**WORK INSTRUCTIONS**
Every line below should come back exactly as written, though the pictures stay out.

- - -

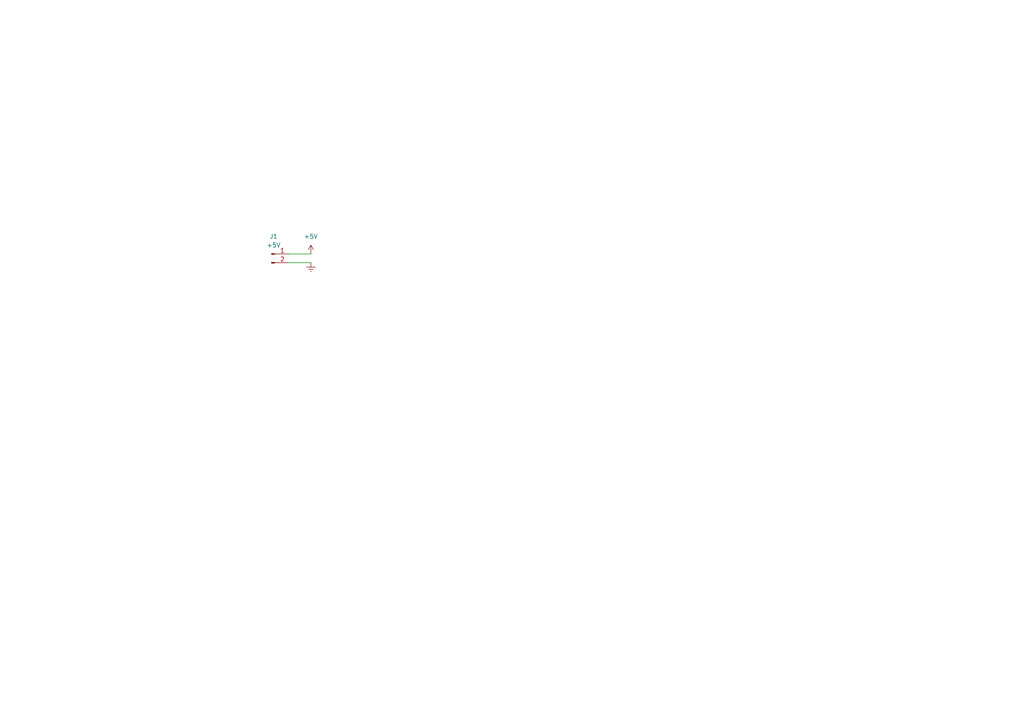
<source format=kicad_sch>
(kicad_sch (version 20230121) (generator eeschema)

  (uuid 0bd3f704-a189-4cae-abad-18c22270d328)

  (paper "A4")

  


  (wire (pts (xy 83.82 73.66) (xy 90.17 73.66))
    (stroke (width 0) (type default))
    (uuid 502163f5-5c0b-4aba-9212-6215c1d2109c)
  )
  (wire (pts (xy 83.82 76.2) (xy 90.17 76.2))
    (stroke (width 0) (type default))
    (uuid a2853944-0872-4dc7-a9a2-1fa10e091496)
  )

  (symbol (lib_id "Connector:Conn_01x02_Pin") (at 78.74 73.66 0) (unit 1)
    (in_bom yes) (on_board yes) (dnp no) (fields_autoplaced)
    (uuid 2012bbf3-4d60-466f-b59c-320f51d5899c)
    (property "Reference" "J1" (at 79.375 68.58 0)
      (effects (font (size 1.27 1.27)))
    )
    (property "Value" "+5V" (at 79.375 71.12 0)
      (effects (font (size 1.27 1.27)))
    )
    (property "Footprint" "Connector_JST:JST_XH_B2B-XH-AM_1x02_P2.50mm_Vertical" (at 78.74 73.66 0)
      (effects (font (size 1.27 1.27)) hide)
    )
    (property "Datasheet" "~" (at 78.74 73.66 0)
      (effects (font (size 1.27 1.27)) hide)
    )
    (pin "2" (uuid 779adff3-3e73-4e58-9b37-d896ac2a8e71))
    (pin "1" (uuid e69e2345-0ae9-4397-97c7-0d8b90502873))
    (instances
      (project "mcpBacklight"
        (path "/0bd3f704-a189-4cae-abad-18c22270d328"
          (reference "J1") (unit 1)
        )
      )
    )
  )

  (symbol (lib_id "power:Earth") (at 90.17 76.2 0) (unit 1)
    (in_bom yes) (on_board yes) (dnp no) (fields_autoplaced)
    (uuid 32aa26a9-c005-4d9e-88d9-cee0e487aea7)
    (property "Reference" "#PWR02" (at 90.17 82.55 0)
      (effects (font (size 1.27 1.27)) hide)
    )
    (property "Value" "Earth" (at 90.17 80.01 0)
      (effects (font (size 1.27 1.27)) hide)
    )
    (property "Footprint" "" (at 90.17 76.2 0)
      (effects (font (size 1.27 1.27)) hide)
    )
    (property "Datasheet" "~" (at 90.17 76.2 0)
      (effects (font (size 1.27 1.27)) hide)
    )
    (pin "1" (uuid f6f0d9c5-9f39-4826-8199-752abe41fd78))
    (instances
      (project "mcpBacklight"
        (path "/0bd3f704-a189-4cae-abad-18c22270d328"
          (reference "#PWR02") (unit 1)
        )
      )
    )
  )

  (symbol (lib_id "power:+5V") (at 90.17 73.66 0) (unit 1)
    (in_bom yes) (on_board yes) (dnp no) (fields_autoplaced)
    (uuid 65f67b11-66d8-446c-a9e5-7646998cecf0)
    (property "Reference" "#PWR01" (at 90.17 77.47 0)
      (effects (font (size 1.27 1.27)) hide)
    )
    (property "Value" "+5V" (at 90.17 68.58 0)
      (effects (font (size 1.27 1.27)))
    )
    (property "Footprint" "" (at 90.17 73.66 0)
      (effects (font (size 1.27 1.27)) hide)
    )
    (property "Datasheet" "" (at 90.17 73.66 0)
      (effects (font (size 1.27 1.27)) hide)
    )
    (pin "1" (uuid 273631bf-1732-4ff9-97cb-969e70da6448))
    (instances
      (project "mcpBacklight"
        (path "/0bd3f704-a189-4cae-abad-18c22270d328"
          (reference "#PWR01") (unit 1)
        )
      )
    )
  )

  (sheet_instances
    (path "/" (page "1"))
  )
)

</source>
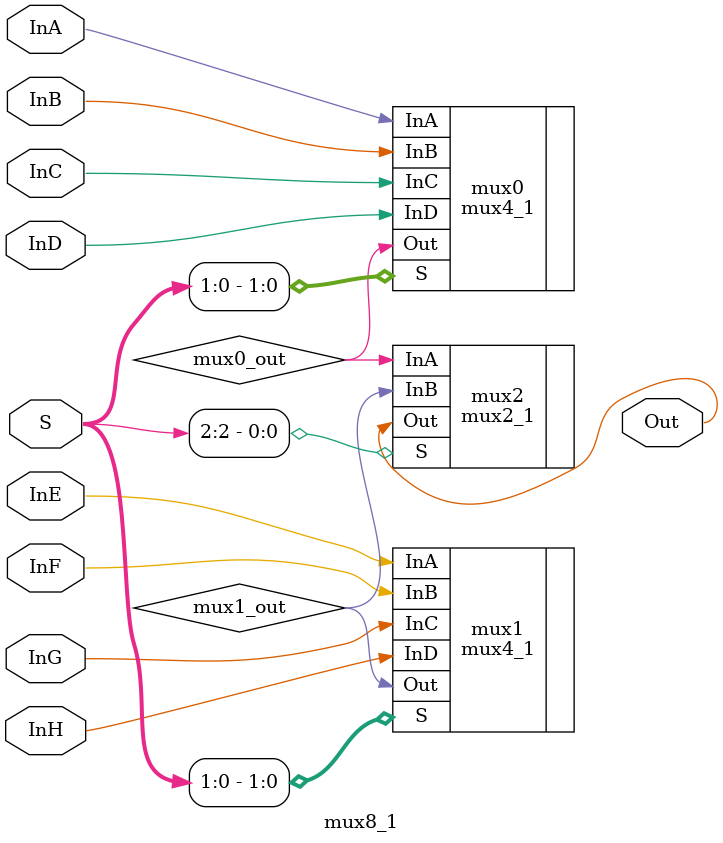
<source format=v>
module mux8_1 (InA, InB, InC, InD, InE, InF, InG, InH, S, Out);
    // parameter N for length of inputs and outputs (to use with larger inputs/outputs)
    input           InA, InB, InC, InD, InE, InF, InG, InH;
    input [2:0]     S;
    output          Out;

    wire mux0_out, mux1_out;
    
    mux4_1 mux0(.InA(InA), .InB(InB), .InC(InC), .InD(InD), 
        .S(S[1:0]), .Out(mux0_out));
    mux4_1 mux1(.InA(InE), .InB(InF), .InC(InG), .InD(InH), 
        .S(S[1:0]), .Out(mux1_out));
    mux2_1 mux2(.InA(mux0_out), .InB(mux1_out), .S(S[2]), .Out(Out));
    
endmodule

</source>
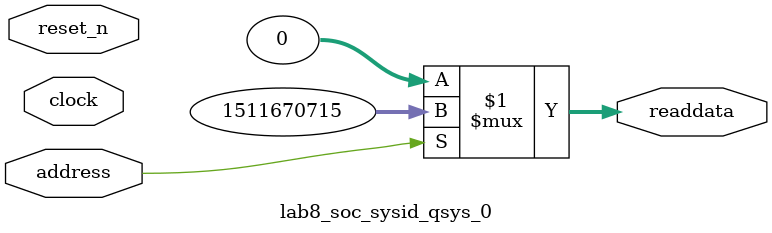
<source format=v>

`timescale 1ns / 1ps
// synthesis translate_on

// turn off superfluous verilog processor warnings 
// altera message_level Level1 
// altera message_off 10034 10035 10036 10037 10230 10240 10030 

module lab8_soc_sysid_qsys_0 (
               // inputs:
                address,
                clock,
                reset_n,

               // outputs:
                readdata
             )
;

  output  [ 31: 0] readdata;
  input            address;
  input            clock;
  input            reset_n;

  wire    [ 31: 0] readdata;
  //control_slave, which is an e_avalon_slave
  assign readdata = address ? 1511670715 : 0;

endmodule




</source>
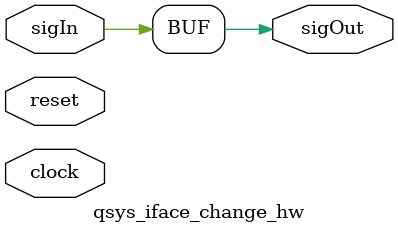
<source format=v>
/*
 * Qsys Interface Changer
 * ------------------------------------------------------
 * By: Thomas Carpenter
 * For: University of Leeds & Georgia Institute of Technology
 * Date: 8th April 2018 (or earlier)
 *
 * Module Description:
 * -------------------
 *
 * This block is just a Qsys helper function - does nothing more than send the incoming signal back out.
 *
 */

module qsys_iface_change_hw #(
    parameter WIDTH = 1
)(
    input              clock, //Dummy, used for Av-St to Conduit
    input              reset, //Dummy, used for Av-St to Conduit
    input  [WIDTH-1:0] sigIn, //---.
    output [WIDTH-1:0] sigOut //<--'
);

assign sigOut = sigIn;


endmodule

</source>
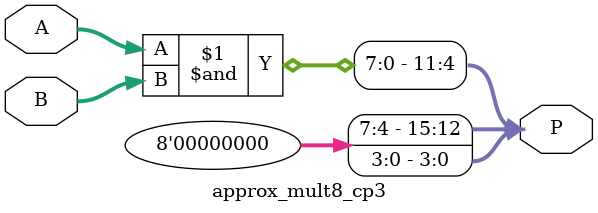
<source format=v>
module approx_mult8_cp3 (
    input  [7:0] A,
    input  [7:0] B,
    output [15:0] P
);
    // CP3 approximation: simplified by truncating lower bits
    assign P = {4'b0, (A & B), 4'b0};
endmodule

</source>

- - -

**WRITTEN RESPONSE**
<source format=kicad_sch>
(kicad_sch (version 20230121) (generator eeschema)

  (uuid 0bd3f704-a189-4cae-abad-18c22270d328)

  (paper "A4")

  


  (wire (pts (xy 83.82 73.66) (xy 90.17 73.66))
    (stroke (width 0) (type default))
    (uuid 502163f5-5c0b-4aba-9212-6215c1d2109c)
  )
  (wire (pts (xy 83.82 76.2) (xy 90.17 76.2))
    (stroke (width 0) (type default))
    (uuid a2853944-0872-4dc7-a9a2-1fa10e091496)
  )

  (symbol (lib_id "Connector:Conn_01x02_Pin") (at 78.74 73.66 0) (unit 1)
    (in_bom yes) (on_board yes) (dnp no) (fields_autoplaced)
    (uuid 2012bbf3-4d60-466f-b59c-320f51d5899c)
    (property "Reference" "J1" (at 79.375 68.58 0)
      (effects (font (size 1.27 1.27)))
    )
    (property "Value" "+5V" (at 79.375 71.12 0)
      (effects (font (size 1.27 1.27)))
    )
    (property "Footprint" "Connector_JST:JST_XH_B2B-XH-AM_1x02_P2.50mm_Vertical" (at 78.74 73.66 0)
      (effects (font (size 1.27 1.27)) hide)
    )
    (property "Datasheet" "~" (at 78.74 73.66 0)
      (effects (font (size 1.27 1.27)) hide)
    )
    (pin "2" (uuid 779adff3-3e73-4e58-9b37-d896ac2a8e71))
    (pin "1" (uuid e69e2345-0ae9-4397-97c7-0d8b90502873))
    (instances
      (project "mcpBacklight"
        (path "/0bd3f704-a189-4cae-abad-18c22270d328"
          (reference "J1") (unit 1)
        )
      )
    )
  )

  (symbol (lib_id "power:Earth") (at 90.17 76.2 0) (unit 1)
    (in_bom yes) (on_board yes) (dnp no) (fields_autoplaced)
    (uuid 32aa26a9-c005-4d9e-88d9-cee0e487aea7)
    (property "Reference" "#PWR02" (at 90.17 82.55 0)
      (effects (font (size 1.27 1.27)) hide)
    )
    (property "Value" "Earth" (at 90.17 80.01 0)
      (effects (font (size 1.27 1.27)) hide)
    )
    (property "Footprint" "" (at 90.17 76.2 0)
      (effects (font (size 1.27 1.27)) hide)
    )
    (property "Datasheet" "~" (at 90.17 76.2 0)
      (effects (font (size 1.27 1.27)) hide)
    )
    (pin "1" (uuid f6f0d9c5-9f39-4826-8199-752abe41fd78))
    (instances
      (project "mcpBacklight"
        (path "/0bd3f704-a189-4cae-abad-18c22270d328"
          (reference "#PWR02") (unit 1)
        )
      )
    )
  )

  (symbol (lib_id "power:+5V") (at 90.17 73.66 0) (unit 1)
    (in_bom yes) (on_board yes) (dnp no) (fields_autoplaced)
    (uuid 65f67b11-66d8-446c-a9e5-7646998cecf0)
    (property "Reference" "#PWR01" (at 90.17 77.47 0)
      (effects (font (size 1.27 1.27)) hide)
    )
    (property "Value" "+5V" (at 90.17 68.58 0)
      (effects (font (size 1.27 1.27)))
    )
    (property "Footprint" "" (at 90.17 73.66 0)
      (effects (font (size 1.27 1.27)) hide)
    )
    (property "Datasheet" "" (at 90.17 73.66 0)
      (effects (font (size 1.27 1.27)) hide)
    )
    (pin "1" (uuid 273631bf-1732-4ff9-97cb-969e70da6448))
    (instances
      (project "mcpBacklight"
        (path "/0bd3f704-a189-4cae-abad-18c22270d328"
          (reference "#PWR01") (unit 1)
        )
      )
    )
  )

  (sheet_instances
    (path "/" (page "1"))
  )
)

</source>
<source format=v>
module mux8_1 (InA, InB, InC, InD, InE, InF, InG, InH, S, Out);
    // parameter N for length of inputs and outputs (to use with larger inputs/outputs)
    input           InA, InB, InC, InD, InE, InF, InG, InH;
    input [2:0]     S;
    output          Out;

    wire mux0_out, mux1_out;
    
    mux4_1 mux0(.InA(InA), .InB(InB), .InC(InC), .InD(InD), 
        .S(S[1:0]), .Out(mux0_out));
    mux4_1 mux1(.InA(InE), .InB(InF), .InC(InG), .InD(InH), 
        .S(S[1:0]), .Out(mux1_out));
    mux2_1 mux2(.InA(mux0_out), .InB(mux1_out), .S(S[2]), .Out(Out));
    
endmodule

</source>
<source format=v>

`timescale 1ns / 1ps
// synthesis translate_on

// turn off superfluous verilog processor warnings 
// altera message_level Level1 
// altera message_off 10034 10035 10036 10037 10230 10240 10030 

module lab8_soc_sysid_qsys_0 (
               // inputs:
                address,
                clock,
                reset_n,

               // outputs:
                readdata
             )
;

  output  [ 31: 0] readdata;
  input            address;
  input            clock;
  input            reset_n;

  wire    [ 31: 0] readdata;
  //control_slave, which is an e_avalon_slave
  assign readdata = address ? 1511670715 : 0;

endmodule




</source>
<source format=v>
/*
 * Qsys Interface Changer
 * ------------------------------------------------------
 * By: Thomas Carpenter
 * For: University of Leeds & Georgia Institute of Technology
 * Date: 8th April 2018 (or earlier)
 *
 * Module Description:
 * -------------------
 *
 * This block is just a Qsys helper function - does nothing more than send the incoming signal back out.
 *
 */

module qsys_iface_change_hw #(
    parameter WIDTH = 1
)(
    input              clock, //Dummy, used for Av-St to Conduit
    input              reset, //Dummy, used for Av-St to Conduit
    input  [WIDTH-1:0] sigIn, //---.
    output [WIDTH-1:0] sigOut //<--'
);

assign sigOut = sigIn;


endmodule

</source>
<source format=v>
module approx_mult8_cp3 (
    input  [7:0] A,
    input  [7:0] B,
    output [15:0] P
);
    // CP3 approximation: simplified by truncating lower bits
    assign P = {4'b0, (A & B), 4'b0};
endmodule

</source>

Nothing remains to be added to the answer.